Medicine and software are both enormous fields, and it’s impossible for any one person to be knowledgeable in all specializations. Being aware of one’s knowledge gaps is important, but there are also tools that can aid in decision making.

IBM’s Watson shows promise in the role of diagnosing disease. Watson can consume information quicker and with greater recall than humans. This could be a great tool in confirming a diagnosis, or informing a doctor of other potential diagnoses they are unaware about.

Software will always need troubleshooting, but there are some fundamental practices that can ensure it’s easier to monitor the health of a system.
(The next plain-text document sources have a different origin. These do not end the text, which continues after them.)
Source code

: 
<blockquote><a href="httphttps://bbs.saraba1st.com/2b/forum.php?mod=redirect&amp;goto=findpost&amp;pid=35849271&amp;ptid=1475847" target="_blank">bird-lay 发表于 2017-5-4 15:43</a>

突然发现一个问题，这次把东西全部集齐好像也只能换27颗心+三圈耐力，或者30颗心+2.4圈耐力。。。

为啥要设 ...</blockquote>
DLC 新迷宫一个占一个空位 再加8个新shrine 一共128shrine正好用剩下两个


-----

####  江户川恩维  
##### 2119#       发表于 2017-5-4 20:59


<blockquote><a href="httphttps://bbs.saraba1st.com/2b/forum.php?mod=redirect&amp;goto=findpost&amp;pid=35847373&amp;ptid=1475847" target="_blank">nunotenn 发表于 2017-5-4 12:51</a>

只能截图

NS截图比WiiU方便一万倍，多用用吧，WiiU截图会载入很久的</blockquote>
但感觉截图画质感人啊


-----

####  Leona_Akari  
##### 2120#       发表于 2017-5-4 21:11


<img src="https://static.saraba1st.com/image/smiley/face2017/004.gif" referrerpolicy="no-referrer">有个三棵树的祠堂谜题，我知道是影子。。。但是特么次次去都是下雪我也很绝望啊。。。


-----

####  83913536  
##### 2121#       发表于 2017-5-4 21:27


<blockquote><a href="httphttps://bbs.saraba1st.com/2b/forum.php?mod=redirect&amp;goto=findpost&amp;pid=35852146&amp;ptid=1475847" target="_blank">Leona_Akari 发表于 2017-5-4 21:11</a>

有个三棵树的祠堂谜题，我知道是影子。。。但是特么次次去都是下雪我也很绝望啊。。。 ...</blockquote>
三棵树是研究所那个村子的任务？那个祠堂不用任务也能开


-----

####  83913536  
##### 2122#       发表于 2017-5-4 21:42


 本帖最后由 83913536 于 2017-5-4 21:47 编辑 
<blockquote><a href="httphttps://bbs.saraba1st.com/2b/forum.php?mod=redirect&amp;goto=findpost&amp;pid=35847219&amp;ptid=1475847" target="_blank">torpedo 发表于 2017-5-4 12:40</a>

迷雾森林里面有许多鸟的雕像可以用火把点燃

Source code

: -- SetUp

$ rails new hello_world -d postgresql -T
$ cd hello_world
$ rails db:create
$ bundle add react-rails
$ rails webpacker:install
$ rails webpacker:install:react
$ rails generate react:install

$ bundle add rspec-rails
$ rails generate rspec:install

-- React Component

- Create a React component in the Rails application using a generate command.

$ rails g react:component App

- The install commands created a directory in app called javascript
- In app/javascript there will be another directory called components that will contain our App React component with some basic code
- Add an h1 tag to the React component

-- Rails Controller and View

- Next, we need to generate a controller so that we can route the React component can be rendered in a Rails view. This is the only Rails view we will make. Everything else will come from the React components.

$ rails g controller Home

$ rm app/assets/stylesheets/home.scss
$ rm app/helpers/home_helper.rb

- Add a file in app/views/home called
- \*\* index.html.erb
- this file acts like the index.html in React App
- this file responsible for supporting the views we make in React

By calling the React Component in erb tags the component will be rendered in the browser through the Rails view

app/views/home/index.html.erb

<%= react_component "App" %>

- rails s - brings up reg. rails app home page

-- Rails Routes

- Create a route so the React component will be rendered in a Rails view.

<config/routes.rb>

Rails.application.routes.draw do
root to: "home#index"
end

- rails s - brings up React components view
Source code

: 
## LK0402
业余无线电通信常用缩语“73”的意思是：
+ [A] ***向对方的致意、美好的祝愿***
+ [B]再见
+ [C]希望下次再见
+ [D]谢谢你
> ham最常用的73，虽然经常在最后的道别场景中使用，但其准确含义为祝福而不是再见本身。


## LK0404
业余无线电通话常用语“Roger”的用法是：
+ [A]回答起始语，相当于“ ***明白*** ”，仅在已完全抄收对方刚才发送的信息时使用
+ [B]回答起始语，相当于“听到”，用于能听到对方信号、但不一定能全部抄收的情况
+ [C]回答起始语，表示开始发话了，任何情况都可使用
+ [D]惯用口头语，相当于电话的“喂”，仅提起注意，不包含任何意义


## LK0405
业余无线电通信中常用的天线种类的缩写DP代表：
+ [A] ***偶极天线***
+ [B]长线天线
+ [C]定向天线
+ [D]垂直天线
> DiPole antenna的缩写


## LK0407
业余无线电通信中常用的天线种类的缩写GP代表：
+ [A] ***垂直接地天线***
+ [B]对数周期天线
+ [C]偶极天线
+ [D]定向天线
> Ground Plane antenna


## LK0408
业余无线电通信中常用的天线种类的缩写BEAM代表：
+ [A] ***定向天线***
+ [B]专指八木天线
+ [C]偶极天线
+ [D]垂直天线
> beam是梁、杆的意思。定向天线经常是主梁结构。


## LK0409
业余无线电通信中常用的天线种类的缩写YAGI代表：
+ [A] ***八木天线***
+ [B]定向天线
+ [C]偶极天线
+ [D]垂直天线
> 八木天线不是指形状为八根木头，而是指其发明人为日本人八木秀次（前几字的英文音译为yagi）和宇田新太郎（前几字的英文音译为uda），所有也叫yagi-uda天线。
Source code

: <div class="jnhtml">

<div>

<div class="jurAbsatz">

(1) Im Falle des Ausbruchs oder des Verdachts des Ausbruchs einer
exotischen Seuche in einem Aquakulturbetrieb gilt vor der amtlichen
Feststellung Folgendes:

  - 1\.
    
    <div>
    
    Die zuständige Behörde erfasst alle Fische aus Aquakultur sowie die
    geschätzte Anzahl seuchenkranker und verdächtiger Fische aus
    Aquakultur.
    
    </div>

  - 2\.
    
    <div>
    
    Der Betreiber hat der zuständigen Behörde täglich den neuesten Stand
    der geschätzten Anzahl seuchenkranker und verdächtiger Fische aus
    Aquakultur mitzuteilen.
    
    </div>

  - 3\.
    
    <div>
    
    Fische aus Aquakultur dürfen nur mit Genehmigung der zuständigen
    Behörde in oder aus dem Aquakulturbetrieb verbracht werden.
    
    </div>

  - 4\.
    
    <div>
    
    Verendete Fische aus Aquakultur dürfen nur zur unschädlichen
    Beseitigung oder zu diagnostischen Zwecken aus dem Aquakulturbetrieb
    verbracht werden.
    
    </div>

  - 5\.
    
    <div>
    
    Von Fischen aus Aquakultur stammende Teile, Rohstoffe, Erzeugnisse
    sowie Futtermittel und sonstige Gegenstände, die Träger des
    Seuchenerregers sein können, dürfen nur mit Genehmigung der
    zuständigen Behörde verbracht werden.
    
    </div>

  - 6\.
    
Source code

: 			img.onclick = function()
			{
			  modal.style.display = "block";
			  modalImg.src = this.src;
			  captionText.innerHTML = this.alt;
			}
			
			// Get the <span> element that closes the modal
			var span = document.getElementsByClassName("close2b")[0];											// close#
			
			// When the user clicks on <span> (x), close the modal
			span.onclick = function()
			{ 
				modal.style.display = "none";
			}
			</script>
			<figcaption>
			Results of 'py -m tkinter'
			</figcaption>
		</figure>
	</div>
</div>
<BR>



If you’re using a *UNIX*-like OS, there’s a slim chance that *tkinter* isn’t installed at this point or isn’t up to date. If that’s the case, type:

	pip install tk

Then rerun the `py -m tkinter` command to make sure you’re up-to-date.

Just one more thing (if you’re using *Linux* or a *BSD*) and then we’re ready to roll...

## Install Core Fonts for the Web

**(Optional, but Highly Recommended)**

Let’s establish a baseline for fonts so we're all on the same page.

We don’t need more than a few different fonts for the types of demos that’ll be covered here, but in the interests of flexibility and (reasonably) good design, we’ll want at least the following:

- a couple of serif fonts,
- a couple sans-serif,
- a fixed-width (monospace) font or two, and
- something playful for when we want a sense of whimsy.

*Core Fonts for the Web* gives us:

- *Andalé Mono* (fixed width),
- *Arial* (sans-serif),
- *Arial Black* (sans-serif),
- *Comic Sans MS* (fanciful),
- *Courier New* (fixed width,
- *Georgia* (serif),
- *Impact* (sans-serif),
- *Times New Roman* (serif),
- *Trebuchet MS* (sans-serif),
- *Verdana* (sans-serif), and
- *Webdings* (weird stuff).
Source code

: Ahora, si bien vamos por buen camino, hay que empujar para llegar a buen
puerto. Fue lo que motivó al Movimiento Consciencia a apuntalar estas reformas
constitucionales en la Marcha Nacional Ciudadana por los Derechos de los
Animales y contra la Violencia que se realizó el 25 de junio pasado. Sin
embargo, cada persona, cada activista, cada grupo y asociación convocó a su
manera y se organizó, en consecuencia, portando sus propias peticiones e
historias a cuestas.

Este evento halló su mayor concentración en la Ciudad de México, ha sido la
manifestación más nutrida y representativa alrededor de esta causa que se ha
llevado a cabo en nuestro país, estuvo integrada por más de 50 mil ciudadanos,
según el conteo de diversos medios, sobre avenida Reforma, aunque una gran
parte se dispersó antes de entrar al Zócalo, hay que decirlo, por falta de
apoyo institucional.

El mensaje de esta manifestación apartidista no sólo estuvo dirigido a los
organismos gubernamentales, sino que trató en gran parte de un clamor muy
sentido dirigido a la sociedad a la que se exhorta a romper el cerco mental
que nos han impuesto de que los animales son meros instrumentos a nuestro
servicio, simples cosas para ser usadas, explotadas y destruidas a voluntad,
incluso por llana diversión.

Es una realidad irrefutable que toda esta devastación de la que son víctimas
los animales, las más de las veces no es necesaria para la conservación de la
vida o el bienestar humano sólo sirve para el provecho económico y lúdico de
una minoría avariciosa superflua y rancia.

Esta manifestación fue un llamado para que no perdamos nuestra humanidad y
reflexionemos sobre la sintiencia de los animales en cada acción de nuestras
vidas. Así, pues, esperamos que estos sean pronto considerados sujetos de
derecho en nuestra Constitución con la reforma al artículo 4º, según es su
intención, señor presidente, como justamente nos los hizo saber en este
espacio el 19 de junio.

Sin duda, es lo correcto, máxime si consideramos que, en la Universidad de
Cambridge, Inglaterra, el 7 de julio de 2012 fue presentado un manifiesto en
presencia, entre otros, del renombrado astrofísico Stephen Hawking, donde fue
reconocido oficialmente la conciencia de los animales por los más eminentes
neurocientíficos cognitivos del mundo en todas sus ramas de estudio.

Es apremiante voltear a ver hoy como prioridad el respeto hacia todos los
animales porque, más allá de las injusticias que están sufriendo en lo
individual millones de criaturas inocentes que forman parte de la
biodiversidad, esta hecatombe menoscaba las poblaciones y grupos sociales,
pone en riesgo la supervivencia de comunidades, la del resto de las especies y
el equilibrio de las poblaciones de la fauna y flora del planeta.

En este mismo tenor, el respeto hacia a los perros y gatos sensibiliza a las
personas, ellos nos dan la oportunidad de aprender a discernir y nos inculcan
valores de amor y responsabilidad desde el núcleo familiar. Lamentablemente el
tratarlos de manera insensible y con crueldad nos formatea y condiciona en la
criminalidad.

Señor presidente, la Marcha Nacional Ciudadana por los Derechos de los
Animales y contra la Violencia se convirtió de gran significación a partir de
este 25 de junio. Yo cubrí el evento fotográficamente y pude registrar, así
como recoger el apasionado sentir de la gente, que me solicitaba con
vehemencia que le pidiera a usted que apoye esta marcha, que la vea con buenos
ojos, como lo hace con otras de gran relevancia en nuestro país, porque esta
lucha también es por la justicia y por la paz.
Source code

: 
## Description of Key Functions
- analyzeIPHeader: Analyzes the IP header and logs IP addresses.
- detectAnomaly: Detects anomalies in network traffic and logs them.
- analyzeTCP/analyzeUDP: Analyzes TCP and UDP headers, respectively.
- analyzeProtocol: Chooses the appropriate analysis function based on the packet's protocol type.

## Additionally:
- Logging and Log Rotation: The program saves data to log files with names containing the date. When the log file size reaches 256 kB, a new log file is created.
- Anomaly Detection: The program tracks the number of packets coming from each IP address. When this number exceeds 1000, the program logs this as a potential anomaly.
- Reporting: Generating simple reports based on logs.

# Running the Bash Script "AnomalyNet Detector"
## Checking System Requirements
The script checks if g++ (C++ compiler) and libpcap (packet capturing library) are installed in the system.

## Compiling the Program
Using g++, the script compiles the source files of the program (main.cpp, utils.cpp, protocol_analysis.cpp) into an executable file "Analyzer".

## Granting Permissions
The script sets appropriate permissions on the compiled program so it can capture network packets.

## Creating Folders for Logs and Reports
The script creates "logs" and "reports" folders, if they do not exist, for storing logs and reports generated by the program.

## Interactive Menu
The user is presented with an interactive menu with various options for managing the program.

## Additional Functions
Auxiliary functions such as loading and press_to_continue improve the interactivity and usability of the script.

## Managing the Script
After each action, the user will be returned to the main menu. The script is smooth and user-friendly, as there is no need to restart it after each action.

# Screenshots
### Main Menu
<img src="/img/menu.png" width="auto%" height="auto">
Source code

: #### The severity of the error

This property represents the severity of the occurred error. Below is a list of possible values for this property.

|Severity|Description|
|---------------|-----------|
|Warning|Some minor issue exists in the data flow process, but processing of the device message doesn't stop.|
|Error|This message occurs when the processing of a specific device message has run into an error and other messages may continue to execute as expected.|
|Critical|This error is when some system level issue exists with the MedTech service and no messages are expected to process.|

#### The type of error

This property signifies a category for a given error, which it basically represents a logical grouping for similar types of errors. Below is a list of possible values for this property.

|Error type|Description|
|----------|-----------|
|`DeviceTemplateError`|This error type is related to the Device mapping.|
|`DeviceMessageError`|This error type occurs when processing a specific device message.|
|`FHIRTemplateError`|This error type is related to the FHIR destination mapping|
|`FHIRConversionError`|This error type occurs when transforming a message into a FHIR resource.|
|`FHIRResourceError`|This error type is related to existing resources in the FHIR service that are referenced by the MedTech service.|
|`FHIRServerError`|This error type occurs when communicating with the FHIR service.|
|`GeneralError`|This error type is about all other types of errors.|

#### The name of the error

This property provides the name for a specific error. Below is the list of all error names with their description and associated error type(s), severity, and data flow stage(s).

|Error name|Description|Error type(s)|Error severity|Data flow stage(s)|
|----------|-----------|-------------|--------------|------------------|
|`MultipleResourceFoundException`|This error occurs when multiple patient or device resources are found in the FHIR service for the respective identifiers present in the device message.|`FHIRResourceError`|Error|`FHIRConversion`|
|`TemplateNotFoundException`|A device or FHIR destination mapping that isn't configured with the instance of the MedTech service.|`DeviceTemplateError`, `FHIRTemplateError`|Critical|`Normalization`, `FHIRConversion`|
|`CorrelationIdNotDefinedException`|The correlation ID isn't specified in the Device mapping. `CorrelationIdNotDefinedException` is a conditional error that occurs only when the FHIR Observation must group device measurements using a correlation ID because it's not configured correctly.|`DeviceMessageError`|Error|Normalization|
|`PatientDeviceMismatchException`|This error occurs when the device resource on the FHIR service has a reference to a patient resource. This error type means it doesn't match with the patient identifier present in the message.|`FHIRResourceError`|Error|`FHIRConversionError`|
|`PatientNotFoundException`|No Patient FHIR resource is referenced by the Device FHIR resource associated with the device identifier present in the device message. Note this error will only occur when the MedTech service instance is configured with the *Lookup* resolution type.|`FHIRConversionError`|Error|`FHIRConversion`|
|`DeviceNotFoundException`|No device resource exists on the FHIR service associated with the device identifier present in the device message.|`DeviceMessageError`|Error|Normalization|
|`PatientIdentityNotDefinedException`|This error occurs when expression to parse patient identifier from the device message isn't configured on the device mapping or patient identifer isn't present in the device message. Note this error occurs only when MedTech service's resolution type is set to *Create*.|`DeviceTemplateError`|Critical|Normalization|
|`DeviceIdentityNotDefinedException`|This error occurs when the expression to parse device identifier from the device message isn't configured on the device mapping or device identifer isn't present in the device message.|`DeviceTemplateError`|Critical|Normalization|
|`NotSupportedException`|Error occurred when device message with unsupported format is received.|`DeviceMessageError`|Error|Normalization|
Proper logging gives precious insight into the history and present operation of a system. Rare errors can occur and if you aren’t logging the proper data, you will never know what happened. Proper logging and analytics can help you predict and prevent problems before they happen.

Whichever field we consider, having the right data seems to solve a lot of problems. The key lies in being able to sift through the data and find the actionable insights in a reasonable amount of time. Machines are good at behaving in an unbiased way. But once you put an overwhelming amount of data in front of a human, they will begin to look for what they can do with their tool of choice.

Set down your hammer today.

Footnotes

  1. Definition of Differential Diagnosis by Merriam-Webster
  2. In my experience, when you find something wrong that has been wrong for a long time (i.e. you can verify this in the code history), it’s not causing the new problem you’re trying to fix.
  3. On a similar note, overprescription of antibiotics is a big problem.